Insegnare a sciare non è molto diverso dall’insegnare qualsiasi altra cosa. Ma dopo tanti anni di attività è lecito domandarsi il fine ultimo di questa professione.

Qualsiasi attività didattica poggia su una relazione, non può essere racchiusa in un protocollo da somministrare  in maniera omogenea a tutti gli allievi, perché ognuno è un caso a sé: siamo tutti diversi.

Nel campo dello sci, specialmente quando arrivano di noi i giovanissimi, ci resta difficile non scegliere la strada dell’insegnamento del gesto attraverso l’imitazione. D’altra parte i bambini come imparano per la prima volta a vestirsi o ad allacciarsi le scarpe? Guardano gli adulti, osservano cosa fanno e lo imitano. Non è possibile, con i più piccoli, instaurare un rapporto dialogico razionale basato soltanto sulla comunicazione orale, ma è necessario coinvolgerli in attività fatte insieme, in cui anche il maestro si mette in gioco con loro.

Allo stesso modo con gli adolescenti non è possibile trattarli con i protocolli applicabili alle squadre nazionali. Si vedono tutti i giorni ragazzi fare allenamenti tra i pali per ore ed ore, con l’allenatore fermo in partenza o in arrivo che dispensa dall’alto del suo sapere consigli tecnici complessi che, per arrivare emotivamente all’allievo, hanno bisogno di essere accompagnati da abbracci, risate, ed altri atteggiamenti che hanno poco a che fare con il ruolo dell’allenatore.

Noi vorremmo riportare l’attenzione sul nostro corpo, sulle sensazioni che si provano ad uscire dallo stato di comfort. E questo si ottiene con un attento lavoro di addestramento che prescinde dall’allenamento nei pali da slalom.

Questo perché, secondo un metodo inventato da altri (per l’appunto da Moshe Feldenkrais) la parte del corpo che per prima si stanca nelle sessioni di allenamento è il cervello, non i muscoli. In una ripetizione di gesti, dopo un certo numero di volte (e non sono poi così tante) sono le cellule cerebrali a stancarsi per prime, ed è per questo che poi si incorre nell’errore motorio. Bisogna fare di meno, molto di meno, ma con maggior consapevolezza.

Abituare il nostro cervello a risolvere situazioni impreviste o imprevedibili è la chiave per costruire un buon atleta.
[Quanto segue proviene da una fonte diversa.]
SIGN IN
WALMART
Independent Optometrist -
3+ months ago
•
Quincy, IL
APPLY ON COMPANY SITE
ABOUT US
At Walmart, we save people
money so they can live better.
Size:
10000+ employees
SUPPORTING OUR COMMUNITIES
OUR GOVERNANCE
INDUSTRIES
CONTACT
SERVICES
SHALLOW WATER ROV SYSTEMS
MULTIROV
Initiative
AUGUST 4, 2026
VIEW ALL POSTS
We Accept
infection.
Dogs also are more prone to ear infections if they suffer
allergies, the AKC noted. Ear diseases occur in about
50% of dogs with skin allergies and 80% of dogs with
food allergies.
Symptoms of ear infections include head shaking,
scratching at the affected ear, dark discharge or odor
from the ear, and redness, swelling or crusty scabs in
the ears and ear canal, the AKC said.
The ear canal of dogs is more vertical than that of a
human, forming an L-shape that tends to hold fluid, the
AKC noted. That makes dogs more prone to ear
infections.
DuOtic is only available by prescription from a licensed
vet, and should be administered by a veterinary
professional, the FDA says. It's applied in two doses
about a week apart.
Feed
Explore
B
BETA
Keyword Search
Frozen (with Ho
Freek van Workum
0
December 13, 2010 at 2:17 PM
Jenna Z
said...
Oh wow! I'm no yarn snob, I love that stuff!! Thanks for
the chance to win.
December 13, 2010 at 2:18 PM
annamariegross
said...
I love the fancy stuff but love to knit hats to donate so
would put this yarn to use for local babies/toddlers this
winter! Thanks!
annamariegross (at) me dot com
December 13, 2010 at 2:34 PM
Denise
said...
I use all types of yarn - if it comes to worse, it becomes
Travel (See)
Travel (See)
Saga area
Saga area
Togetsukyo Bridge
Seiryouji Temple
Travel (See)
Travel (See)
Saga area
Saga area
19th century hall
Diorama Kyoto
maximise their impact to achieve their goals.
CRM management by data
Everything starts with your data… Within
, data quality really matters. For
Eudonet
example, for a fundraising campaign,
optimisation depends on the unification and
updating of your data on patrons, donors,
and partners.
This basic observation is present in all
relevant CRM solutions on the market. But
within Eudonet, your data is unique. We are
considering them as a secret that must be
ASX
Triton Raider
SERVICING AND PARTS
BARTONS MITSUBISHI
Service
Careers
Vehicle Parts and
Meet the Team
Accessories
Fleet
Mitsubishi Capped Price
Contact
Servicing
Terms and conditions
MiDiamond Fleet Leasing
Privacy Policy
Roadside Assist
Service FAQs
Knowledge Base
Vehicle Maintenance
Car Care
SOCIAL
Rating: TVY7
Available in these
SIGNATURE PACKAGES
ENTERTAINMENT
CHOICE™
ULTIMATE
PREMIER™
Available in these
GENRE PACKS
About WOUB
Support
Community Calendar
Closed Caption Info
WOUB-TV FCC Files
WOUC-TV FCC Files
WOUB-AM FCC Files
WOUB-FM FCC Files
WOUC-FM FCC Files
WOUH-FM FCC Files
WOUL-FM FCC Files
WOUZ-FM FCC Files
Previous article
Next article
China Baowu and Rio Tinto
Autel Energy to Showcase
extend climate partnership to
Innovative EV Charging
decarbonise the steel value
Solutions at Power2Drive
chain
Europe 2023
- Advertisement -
Quindi preferiamo lavorare in un tracciato soltanto per poche discese a sessione, alternando a questo lavoro il fuoripista, gli esercizi di coordinazione, i salti, per andare a stimolare volta per volta aree diverse del nostro apparato percettivo.

Questo a volte può sembrare un percorso più lungo nella formazione di un atleta, ma è l’unica strada per ottenere dei risultati a lunga scadenza.

Oggi si cerca il podio già dalle categorie baby e cuccioli, per mero spirito di vanità o di conquista, senza considerare i danni fisici che spesso attendono i nostri ragazzi (che sono in via di sviluppo e di crescita) sottoposti a sfiancanti training anche durante la stagione estiva, perché bisogna bruciare le tappe e fare prima degli altri.

Il nostro Sci Club ha cercato di proporre una strada diversa, che possa spingere i giovani ad acquisire una consapevolezza di sé, attenzione all’alimentazione, al benessere psicofisico, ad utilizzare ciò che si impara in pista anche nel proprio quotidiano. Il rispetto di sé stessi porta anche al rispetto degli altri, dell’ambiente in cui si vive, a casa come a scuola. Questi per noi sono i valori che si vincono attraverso lo sport, non soltanto coppe e medaglie.